Differential actions of endothelin and gonadotropin-releasing hormone in pituitary gonadotrophs

Abstract

Endothelin (ET) and GnRH act through specific receptors to promote Ca2+ mobilization and influx pathways in pituitary gonadotrophs. In the present study cytoplasmic calcium ([Ca2+]i) and secretory responses to these two agonists are compared. In single gonadotrophs, low concentrations of both agonists cause oscillatory [Ca2+]i responses after a latent period. Such responses usually consist of discrete transients arising from the normal resting level, but are sometimes super-imposed on an elevated basal calcium level. At high doses, ET-1 and GnRH induce biphasic responses, composed of a spike phase followed by a plateau that often shows high frequency and low amplitude Ca2+ transients. The duration of the latent period and the frequency of the subsequent oscillations are correlated, and both are dependent on agonist concentration. The frequencies and amplitudes of Ca2+ spiking are also interrelated; increases in frequency are followed by more rapid decreases in the amplitude of the Ca2+ transients. After K(+)-induced depolarization, gonadotrophs retain their oscillatory Ca2+ responses to ET-1 and GnRH, with the same frequency as controls. Activation of protein kinase-C by phorbol esters does not alter the frequency of ET-induced Ca2+ transients, but significantly reduces their amplitudes. In contrast, treatment with nanomolar concentrations of thapsigargin converts ET-induced oscillations into a biphasic response, suggesting that Ca(2+)-ATPase in the endoplasmic reticulum participates in the oscillatory mechanism.
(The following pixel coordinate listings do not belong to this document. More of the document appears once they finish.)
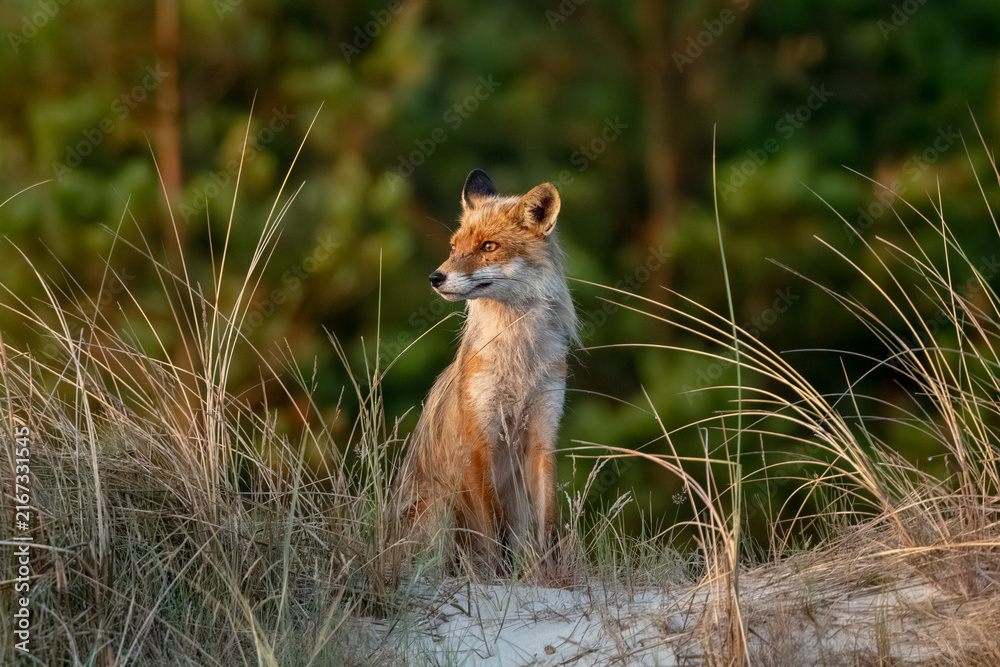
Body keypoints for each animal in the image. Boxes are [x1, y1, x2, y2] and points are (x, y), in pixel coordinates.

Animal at [396, 169, 578, 567]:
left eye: (489, 247)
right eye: (454, 248)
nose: (435, 277)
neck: (518, 364)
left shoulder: (543, 434)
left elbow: (550, 529)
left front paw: (553, 574)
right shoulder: (480, 440)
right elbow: (496, 533)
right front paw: (502, 575)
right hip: (438, 509)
The two agonists differ in their threshold doses and concentration dependence, ET being significantly less potent than GnRH. Also, gonadotrophs stimulated by ET-1 exhibit different post-treatment responsiveness than those exposed to GnRH. While GnRH-treated cells recover their full [Ca2+]i and secretory responses within 30 min as well as normal [Ca2+]i and secretory responses to ET-1, endothelin-treated cells are refractory to further stimulation with ET and exhibit either attenuated or enhanced Ca2+ and LH responses to GnRH, depending on the duration of exposure to ET-1 and the subsequent recovery period. These data indicate that both receptors use the same mechanism(s) for Ca2+ release, but have different capacities to generate, maintain, and reinitiate the Ca2+ signal.